On Tuesday morning this week I am filling in for another teacher at a different school before returning to Piboonsawasdee in the afternoon. This will be my first substitution this school year and I’m looking forward to it. It might sound odd but over the years some of my best lessons have been (often last-minute) fill-ins with minimal preparation and, more times than not, without the benefit of a lesson plan or classroom notes left by the teacher I’m replacing.
You might say that I’ve become a “professional” substitute teacher as it’s something I’ve been called upon to do quite often throughout my teaching career in Thailand. At Kajonkietsuksa School, my primary role for the first several years I worked there was as a Lower Primary Reading teacher. The format of the Reading lessons meant that there were usually two teachers in the classroom at a time – I would work with the homeroom teacher. Because of this, I could (and would) be asked to help out when other teachers fell ill or were called away (on visa runs, for example).
I quite liked the substitute lessons as they tended to break up my routine and gave me confidence as I increased my teaching skills. As there was often little time to prepare I learnt how to enter a classroom and pick up where the regular teacher had left off. That usually meant a quick glance at a student’s notebook and anything else that might prove helpful. Usually a lesson plan couldn’t be found! Yes, I enjoyed that and always felt good afterwards. Strange but true: the kids in Thailand seem to pay more attention to the substitute than their regular instructor (quite the opposite from in the States!).
At Kajonkiet, I proved quite reliable – my supervisors found that I rarely said “no” and that I always tried to do the best lesson I could. Occasionally, I would be double-booked and that created a bit of confusion and stress at times. But overall it was a great learning experience.
During my first school year working at ECC I had Wednesdays off at Piboonsawasdee School. That meant that I was available for substitutions one day per week (and occasionally did more). That meant that I would be teaching in different schools rather than just different classrooms. That brings the experience to an entirely different level. While the kids act the same at all the schools, I find the scariest thing is simply finding the classrooms I would be teaching in. You can’t rely on signs above the doors (many don’t have them at all – those that do are printed in Thai only so I had to learn to read Thai numbers); at one school, one of my lessons was actually in the Science Lab rather than in a regular classroom. Most of the schools are a complete maze and sometimes there is no logical numbering system to the rooms.

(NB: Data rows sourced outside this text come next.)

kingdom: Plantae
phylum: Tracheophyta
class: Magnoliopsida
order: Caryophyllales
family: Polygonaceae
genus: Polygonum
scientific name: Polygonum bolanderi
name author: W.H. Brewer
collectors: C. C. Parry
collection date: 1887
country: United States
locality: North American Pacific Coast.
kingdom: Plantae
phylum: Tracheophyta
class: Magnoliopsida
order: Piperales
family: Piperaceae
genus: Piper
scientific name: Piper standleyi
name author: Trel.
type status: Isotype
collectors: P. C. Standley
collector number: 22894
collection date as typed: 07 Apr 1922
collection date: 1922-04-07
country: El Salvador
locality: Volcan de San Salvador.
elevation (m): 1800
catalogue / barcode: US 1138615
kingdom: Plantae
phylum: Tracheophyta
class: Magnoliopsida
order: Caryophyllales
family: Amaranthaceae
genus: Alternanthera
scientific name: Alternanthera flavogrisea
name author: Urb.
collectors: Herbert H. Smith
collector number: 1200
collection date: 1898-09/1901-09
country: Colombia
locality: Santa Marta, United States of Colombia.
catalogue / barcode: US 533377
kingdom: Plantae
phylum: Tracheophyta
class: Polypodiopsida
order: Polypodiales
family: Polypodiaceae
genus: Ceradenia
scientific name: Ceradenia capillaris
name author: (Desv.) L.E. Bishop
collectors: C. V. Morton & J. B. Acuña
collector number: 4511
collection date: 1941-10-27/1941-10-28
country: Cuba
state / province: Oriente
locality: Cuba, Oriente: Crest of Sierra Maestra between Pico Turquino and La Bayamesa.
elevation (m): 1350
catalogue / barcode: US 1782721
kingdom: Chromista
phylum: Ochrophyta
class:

I’ve also done a number of in-house substitutions which means teaching small groups or one-on-one lessons at ECC’s language school at Central Festival Mall. I’m usually asked to fill-in for these with a day or so of advance notice. Once or twice, I’ve arrived at the school early to prepare for my regular in-house lesson (well, mostly to do a bit of online computer work) to find that another teacher hasn’t arrived for one reason or another.
“Can you teach a class right now?” the slightly panicked branch manager asked me as I approached the entrance a couple of Saturdays ago. “What book are they using? Where exactly are they in the book?” was my answer. I don’t know who I’m trying to satisfy more – my employers or the kids – but I wouldn’t think of not helping out. (Well, perhaps I would admit that I wouldn’t be able to teach Chinese, Japanese, or German if asked to substitute for one of those teachers!) This particular lesson was a Phonics class and I flipped through the book while walking to the classroom and plunged right in upon opening the door.
In all of my substitutions, I’ve only had one lesson fall flat (and I’ve only been teaching for a little over five years). It was the aforementioned Phonics class that seemed somewhat less of a success. The lesson itself went well but as an extension I asked the children to color various items in their workbook representing the sound they’d just learnt. The three boys gleefully took to the task without a problem. But the sweet little girl (I’d guess she was three or four years old) turned suddenly into a little monster. She kept dumping the canisters of colored pencils upon the floor and when the boys and myself tried to pick them up she would turn off the light in the room. Then she started kicking the pencils under the door into the hallway. I tried everything I could think up but just couldn’t reel her in; this went on for perhaps twenty minutes. Exhausting and a bit frustrating. But humorous at the same time. . .
At any rate, hopefully I haven’t lost my touch. I’ll be teaching the P2 and P1 students at Wat Kajonrangset about animals in the zoo. I’ll post an update and let on how it went.
One thought on “On Substitutions”
I absolutely love your blog. I just saw your post about Kajonkietsuksa School in Thailand. I just got a position there and would love to learn more about your experience! The job description sounds perfect but I have noticed some negative reviews about the school online. What are your thoughts? Is everyone treated with respect? How high stress is the position? Please let me know your thoughts 🙂 Thanks for your help.